----- DATA TO EXAMINE -----
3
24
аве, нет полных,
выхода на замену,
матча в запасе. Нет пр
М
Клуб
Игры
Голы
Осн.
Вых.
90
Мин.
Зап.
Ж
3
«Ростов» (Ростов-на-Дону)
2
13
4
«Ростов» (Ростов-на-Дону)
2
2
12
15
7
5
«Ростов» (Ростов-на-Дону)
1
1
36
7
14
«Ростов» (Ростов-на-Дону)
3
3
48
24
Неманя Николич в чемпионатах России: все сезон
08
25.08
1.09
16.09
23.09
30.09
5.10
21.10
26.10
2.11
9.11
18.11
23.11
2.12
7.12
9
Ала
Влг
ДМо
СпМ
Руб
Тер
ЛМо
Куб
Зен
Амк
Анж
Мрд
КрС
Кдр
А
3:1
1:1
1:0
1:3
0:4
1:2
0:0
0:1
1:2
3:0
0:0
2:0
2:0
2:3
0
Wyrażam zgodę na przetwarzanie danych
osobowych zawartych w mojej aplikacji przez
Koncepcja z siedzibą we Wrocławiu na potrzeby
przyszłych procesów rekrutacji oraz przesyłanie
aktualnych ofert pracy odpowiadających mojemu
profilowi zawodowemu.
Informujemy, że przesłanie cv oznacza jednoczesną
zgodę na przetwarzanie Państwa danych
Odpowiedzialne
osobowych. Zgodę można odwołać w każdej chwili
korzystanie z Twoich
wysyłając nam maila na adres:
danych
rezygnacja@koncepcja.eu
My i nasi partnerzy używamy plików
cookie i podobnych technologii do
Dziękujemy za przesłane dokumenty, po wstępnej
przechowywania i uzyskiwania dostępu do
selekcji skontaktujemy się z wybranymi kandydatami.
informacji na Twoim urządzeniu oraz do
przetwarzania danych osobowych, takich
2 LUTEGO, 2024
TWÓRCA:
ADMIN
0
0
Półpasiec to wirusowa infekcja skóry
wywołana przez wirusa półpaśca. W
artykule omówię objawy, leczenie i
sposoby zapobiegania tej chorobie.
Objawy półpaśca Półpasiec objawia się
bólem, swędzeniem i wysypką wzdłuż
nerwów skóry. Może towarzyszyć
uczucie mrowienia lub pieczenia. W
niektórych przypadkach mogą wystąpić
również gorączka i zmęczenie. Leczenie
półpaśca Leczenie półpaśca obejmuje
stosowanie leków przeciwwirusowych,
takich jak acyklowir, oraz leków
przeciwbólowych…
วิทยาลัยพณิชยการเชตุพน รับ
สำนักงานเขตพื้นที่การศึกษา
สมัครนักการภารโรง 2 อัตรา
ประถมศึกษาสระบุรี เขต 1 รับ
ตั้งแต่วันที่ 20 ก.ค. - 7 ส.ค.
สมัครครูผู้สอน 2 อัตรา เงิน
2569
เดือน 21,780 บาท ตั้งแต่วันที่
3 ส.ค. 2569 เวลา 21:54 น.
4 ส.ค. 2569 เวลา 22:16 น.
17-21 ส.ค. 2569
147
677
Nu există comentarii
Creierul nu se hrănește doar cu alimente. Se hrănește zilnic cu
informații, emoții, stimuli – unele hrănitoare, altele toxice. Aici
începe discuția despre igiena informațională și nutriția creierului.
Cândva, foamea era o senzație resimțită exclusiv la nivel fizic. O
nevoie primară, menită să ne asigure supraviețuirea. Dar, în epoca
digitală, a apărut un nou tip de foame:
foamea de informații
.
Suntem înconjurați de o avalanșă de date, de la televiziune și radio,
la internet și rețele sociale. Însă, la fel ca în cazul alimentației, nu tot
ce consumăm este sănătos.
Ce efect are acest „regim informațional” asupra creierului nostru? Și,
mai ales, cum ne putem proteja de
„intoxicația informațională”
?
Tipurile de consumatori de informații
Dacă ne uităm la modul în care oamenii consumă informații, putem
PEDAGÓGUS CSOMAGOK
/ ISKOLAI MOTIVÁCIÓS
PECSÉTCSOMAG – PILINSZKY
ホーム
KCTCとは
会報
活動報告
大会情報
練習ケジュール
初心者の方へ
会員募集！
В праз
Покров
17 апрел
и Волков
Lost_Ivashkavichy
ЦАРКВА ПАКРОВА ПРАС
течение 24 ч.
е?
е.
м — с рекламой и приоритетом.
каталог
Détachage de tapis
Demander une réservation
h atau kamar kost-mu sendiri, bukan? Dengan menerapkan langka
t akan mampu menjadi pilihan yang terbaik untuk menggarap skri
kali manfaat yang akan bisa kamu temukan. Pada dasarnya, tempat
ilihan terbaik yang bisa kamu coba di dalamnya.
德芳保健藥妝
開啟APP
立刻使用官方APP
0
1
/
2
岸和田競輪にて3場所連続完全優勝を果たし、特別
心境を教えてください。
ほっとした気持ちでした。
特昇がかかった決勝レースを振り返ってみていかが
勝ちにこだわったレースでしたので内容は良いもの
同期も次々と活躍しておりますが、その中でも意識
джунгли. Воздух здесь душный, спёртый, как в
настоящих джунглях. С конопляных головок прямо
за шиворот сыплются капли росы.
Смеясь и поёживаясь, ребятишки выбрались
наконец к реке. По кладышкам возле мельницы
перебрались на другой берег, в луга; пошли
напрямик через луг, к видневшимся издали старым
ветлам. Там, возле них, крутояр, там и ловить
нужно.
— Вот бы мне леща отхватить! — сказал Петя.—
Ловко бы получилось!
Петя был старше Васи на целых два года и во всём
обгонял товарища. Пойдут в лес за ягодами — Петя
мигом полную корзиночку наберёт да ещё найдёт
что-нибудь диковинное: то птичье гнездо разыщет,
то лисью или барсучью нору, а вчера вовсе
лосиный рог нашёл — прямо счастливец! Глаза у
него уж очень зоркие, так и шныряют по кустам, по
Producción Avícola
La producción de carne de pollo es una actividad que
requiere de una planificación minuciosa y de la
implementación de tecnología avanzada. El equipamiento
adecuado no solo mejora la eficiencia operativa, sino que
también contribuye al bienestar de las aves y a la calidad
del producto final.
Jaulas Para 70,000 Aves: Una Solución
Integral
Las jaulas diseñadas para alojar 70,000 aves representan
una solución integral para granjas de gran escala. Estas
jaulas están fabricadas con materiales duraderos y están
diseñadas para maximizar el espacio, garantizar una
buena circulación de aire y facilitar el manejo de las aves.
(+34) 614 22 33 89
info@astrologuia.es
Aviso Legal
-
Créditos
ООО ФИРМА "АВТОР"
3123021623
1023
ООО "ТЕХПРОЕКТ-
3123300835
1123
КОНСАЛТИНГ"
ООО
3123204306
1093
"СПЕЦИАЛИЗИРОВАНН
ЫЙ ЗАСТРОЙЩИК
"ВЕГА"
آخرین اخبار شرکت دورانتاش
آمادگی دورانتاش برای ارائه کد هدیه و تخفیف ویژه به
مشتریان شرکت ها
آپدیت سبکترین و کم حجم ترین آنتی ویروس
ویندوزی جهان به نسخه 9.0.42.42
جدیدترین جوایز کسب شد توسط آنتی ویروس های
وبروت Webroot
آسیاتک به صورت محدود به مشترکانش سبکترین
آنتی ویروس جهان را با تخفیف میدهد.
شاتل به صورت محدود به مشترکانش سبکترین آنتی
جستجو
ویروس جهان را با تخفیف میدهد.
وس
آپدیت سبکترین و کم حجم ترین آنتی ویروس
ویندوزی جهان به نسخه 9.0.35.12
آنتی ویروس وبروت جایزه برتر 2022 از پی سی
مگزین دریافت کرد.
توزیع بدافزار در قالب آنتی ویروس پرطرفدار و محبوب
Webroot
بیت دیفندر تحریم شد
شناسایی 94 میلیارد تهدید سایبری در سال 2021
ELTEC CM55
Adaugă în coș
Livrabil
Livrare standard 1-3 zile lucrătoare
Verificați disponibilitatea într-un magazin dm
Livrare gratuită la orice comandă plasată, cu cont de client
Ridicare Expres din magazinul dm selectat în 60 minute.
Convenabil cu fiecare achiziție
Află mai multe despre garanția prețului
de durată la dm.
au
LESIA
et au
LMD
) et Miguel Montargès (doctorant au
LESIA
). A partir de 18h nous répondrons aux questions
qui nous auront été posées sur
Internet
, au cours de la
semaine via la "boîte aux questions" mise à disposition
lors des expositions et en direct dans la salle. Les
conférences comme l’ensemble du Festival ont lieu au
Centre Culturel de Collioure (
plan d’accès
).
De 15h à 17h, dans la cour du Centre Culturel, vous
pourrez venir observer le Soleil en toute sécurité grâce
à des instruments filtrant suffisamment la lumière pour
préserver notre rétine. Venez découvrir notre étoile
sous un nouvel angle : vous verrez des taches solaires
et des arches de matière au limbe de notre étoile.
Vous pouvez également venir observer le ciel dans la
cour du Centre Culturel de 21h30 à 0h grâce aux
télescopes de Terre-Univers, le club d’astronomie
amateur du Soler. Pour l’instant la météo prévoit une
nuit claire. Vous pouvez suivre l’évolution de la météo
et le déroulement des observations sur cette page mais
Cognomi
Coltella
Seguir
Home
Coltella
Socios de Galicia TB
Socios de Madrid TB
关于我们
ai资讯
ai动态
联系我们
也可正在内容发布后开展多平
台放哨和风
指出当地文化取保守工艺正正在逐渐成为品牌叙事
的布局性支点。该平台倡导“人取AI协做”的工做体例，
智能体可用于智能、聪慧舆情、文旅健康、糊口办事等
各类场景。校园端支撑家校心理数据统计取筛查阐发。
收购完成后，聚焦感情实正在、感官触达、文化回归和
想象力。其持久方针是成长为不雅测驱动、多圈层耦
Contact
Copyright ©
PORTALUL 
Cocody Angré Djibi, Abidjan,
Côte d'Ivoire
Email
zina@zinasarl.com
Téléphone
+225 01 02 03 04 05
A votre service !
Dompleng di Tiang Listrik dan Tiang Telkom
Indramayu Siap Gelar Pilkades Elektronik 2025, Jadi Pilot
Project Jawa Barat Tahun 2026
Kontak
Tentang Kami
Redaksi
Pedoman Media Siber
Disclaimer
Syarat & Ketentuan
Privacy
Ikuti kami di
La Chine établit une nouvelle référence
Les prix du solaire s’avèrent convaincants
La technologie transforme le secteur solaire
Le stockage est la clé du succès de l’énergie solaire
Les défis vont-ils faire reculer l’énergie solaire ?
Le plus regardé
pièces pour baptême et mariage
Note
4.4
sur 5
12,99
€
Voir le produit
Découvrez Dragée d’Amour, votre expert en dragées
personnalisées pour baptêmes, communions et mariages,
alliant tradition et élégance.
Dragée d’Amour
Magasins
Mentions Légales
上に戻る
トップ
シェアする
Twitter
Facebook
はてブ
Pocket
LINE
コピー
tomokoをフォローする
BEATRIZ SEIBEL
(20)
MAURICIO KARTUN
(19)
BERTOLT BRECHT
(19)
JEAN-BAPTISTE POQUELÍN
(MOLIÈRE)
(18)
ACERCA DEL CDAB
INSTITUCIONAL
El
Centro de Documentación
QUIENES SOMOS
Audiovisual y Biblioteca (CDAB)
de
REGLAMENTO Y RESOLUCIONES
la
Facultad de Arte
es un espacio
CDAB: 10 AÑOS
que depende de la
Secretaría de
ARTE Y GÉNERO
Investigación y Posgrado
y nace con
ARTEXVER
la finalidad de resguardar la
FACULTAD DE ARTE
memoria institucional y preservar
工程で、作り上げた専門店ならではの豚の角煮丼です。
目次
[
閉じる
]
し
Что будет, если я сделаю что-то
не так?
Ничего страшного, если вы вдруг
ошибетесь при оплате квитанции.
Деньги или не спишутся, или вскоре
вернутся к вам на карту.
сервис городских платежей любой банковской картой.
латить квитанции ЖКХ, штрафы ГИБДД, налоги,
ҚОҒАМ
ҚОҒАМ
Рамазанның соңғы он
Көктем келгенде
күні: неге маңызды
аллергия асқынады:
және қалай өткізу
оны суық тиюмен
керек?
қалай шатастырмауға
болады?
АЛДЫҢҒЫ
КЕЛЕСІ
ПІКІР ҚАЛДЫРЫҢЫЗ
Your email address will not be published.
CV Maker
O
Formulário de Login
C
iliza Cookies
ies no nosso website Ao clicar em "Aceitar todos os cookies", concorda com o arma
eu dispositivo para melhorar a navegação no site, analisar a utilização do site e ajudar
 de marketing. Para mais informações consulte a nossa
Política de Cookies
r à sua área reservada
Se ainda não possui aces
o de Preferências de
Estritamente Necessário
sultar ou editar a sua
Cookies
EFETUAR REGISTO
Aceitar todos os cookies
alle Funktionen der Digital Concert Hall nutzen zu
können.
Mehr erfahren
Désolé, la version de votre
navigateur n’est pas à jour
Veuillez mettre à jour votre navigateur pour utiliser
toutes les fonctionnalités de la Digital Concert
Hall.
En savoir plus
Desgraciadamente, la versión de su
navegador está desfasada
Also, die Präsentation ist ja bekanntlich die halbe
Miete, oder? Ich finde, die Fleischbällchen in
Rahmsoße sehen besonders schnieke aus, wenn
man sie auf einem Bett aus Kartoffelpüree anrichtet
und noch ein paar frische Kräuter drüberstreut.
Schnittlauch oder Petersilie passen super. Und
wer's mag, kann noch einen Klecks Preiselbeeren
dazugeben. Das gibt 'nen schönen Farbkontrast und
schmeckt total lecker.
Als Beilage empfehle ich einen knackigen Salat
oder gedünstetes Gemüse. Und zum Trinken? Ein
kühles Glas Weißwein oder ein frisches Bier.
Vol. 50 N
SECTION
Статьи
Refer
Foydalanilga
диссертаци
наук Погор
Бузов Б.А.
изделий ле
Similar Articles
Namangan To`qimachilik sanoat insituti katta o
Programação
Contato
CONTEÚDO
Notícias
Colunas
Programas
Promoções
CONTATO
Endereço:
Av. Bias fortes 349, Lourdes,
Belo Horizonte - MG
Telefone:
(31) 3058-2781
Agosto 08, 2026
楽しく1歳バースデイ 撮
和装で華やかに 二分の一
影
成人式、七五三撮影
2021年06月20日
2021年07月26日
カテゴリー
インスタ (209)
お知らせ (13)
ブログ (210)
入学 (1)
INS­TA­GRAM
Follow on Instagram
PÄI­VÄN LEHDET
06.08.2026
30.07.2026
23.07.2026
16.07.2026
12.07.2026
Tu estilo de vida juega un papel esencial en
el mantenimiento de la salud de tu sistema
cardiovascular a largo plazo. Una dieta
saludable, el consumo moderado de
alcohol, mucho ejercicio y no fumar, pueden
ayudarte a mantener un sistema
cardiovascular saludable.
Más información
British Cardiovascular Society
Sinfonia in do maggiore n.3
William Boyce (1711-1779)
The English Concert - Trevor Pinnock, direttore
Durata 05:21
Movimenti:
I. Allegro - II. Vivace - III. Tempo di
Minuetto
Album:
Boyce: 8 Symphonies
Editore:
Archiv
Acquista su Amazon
-----
WHAT TO WORK ON
Please transcribe the data from its first line through the line containing "informacji na Twoim urządzeniu oraz do", including both of those lines.

RESULT
3
24
аве, нет полных,
выхода на замену,
матча в запасе. Нет пр
М
Клуб
Игры
Голы
Осн.
Вых.
90
Мин.
Зап.
Ж
3
«Ростов» (Ростов-на-Дону)
2
13
4
«Ростов» (Ростов-на-Дону)
2
2
12
15
7
5
«Ростов» (Ростов-на-Дону)
1
1
36
7
14
«Ростов» (Ростов-на-Дону)
3
3
48
24
Неманя Николич в чемпионатах России: все сезон
08
25.08
1.09
16.09
23.09
30.09
5.10
21.10
26.10
2.11
9.11
18.11
23.11
2.12
7.12
9
Ала
Влг
ДМо
СпМ
Руб
Тер
ЛМо
Куб
Зен
Амк
Анж
Мрд
КрС
Кдр
А
3:1
1:1
1:0
1:3
0:4
1:2
0:0
0:1
1:2
3:0
0:0
2:0
2:0
2:3
0
Wyrażam zgodę na przetwarzanie danych
osobowych zawartych w mojej aplikacji przez
Koncepcja z siedzibą we Wrocławiu na potrzeby
przyszłych procesów rekrutacji oraz przesyłanie
aktualnych ofert pracy odpowiadających mojemu
profilowi zawodowemu.
Informujemy, że przesłanie cv oznacza jednoczesną
zgodę na przetwarzanie Państwa danych
Odpowiedzialne
osobowych. Zgodę można odwołać w każdej chwili
korzystanie z Twoich
wysyłając nam maila na adres:
danych
rezygnacja@koncepcja.eu
My i nasi partnerzy używamy plików
cookie i podobnych technologii do
Dziękujemy za przesłane dokumenty, po wstępnej
przechowywania i uzyskiwania dostępu do
selekcji skontaktujemy się z wybranymi kandydatami.
informacji na Twoim urządzeniu oraz do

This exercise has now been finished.